Broader-leaved plants which seem to fit Lindera glauca itself are known in cultivation (see images – we show three plants of different origins below, in some detail, to give an idea of variation in the species). L. glauca is grown at the US National Arboretum from KSW 3676 (SW Korea, 1985 – US National Arboretum 2021); images of the same collection grown at UBC Botanic Garden, Vancouver (University of British Columbia 2021) show a suitably broad-leaved plant. Given the history of confusion, anybody growing plants under any of these names should check their identification.

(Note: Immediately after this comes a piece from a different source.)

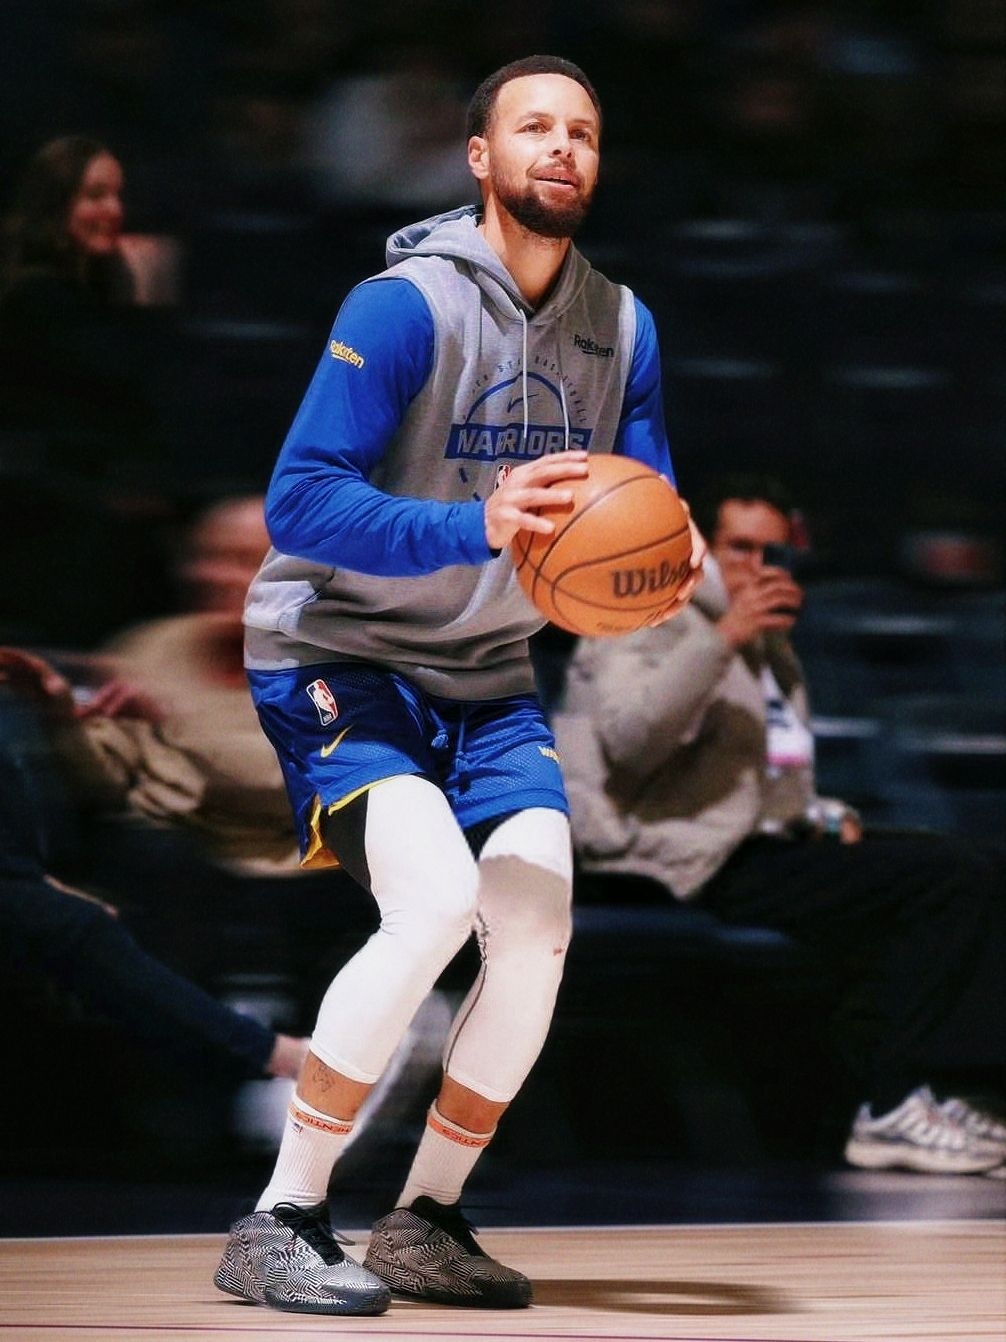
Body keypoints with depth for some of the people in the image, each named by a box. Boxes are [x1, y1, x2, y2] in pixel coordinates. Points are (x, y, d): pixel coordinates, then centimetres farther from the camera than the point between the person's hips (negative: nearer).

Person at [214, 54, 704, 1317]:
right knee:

Mainland Chinese populations of Lindera glauca are heavily biased towards female plants, although in Taiwan males are abundant. On the mainland, Xiong et al. (2020) found that while sexual reproduction involving rare males did occur, apomixis was the norm. Further, a little pollen production by the staminodes was detected, opening the possibility of self-fertilization by ‘females’. In Japanese populations, only females are known, and are believed to be apomictic (Nakamura et al. 2021). Whatever the evolutionary and biogeographical reasons for this, apomixis in a dioecious species is of great garden value, allowing fruiting (and seed propagation) when only a single clone is grown.
A widespread species in China, Flora of China (Cui & van der Werff 2008) notes several uses in line with other linderas: timber is used in woodwork, leaves and fruit are processed for their aromatic oil, while the seed oil is used for making soap and machine oil; roots, branchlets, leaves, and fruit are used medicinally.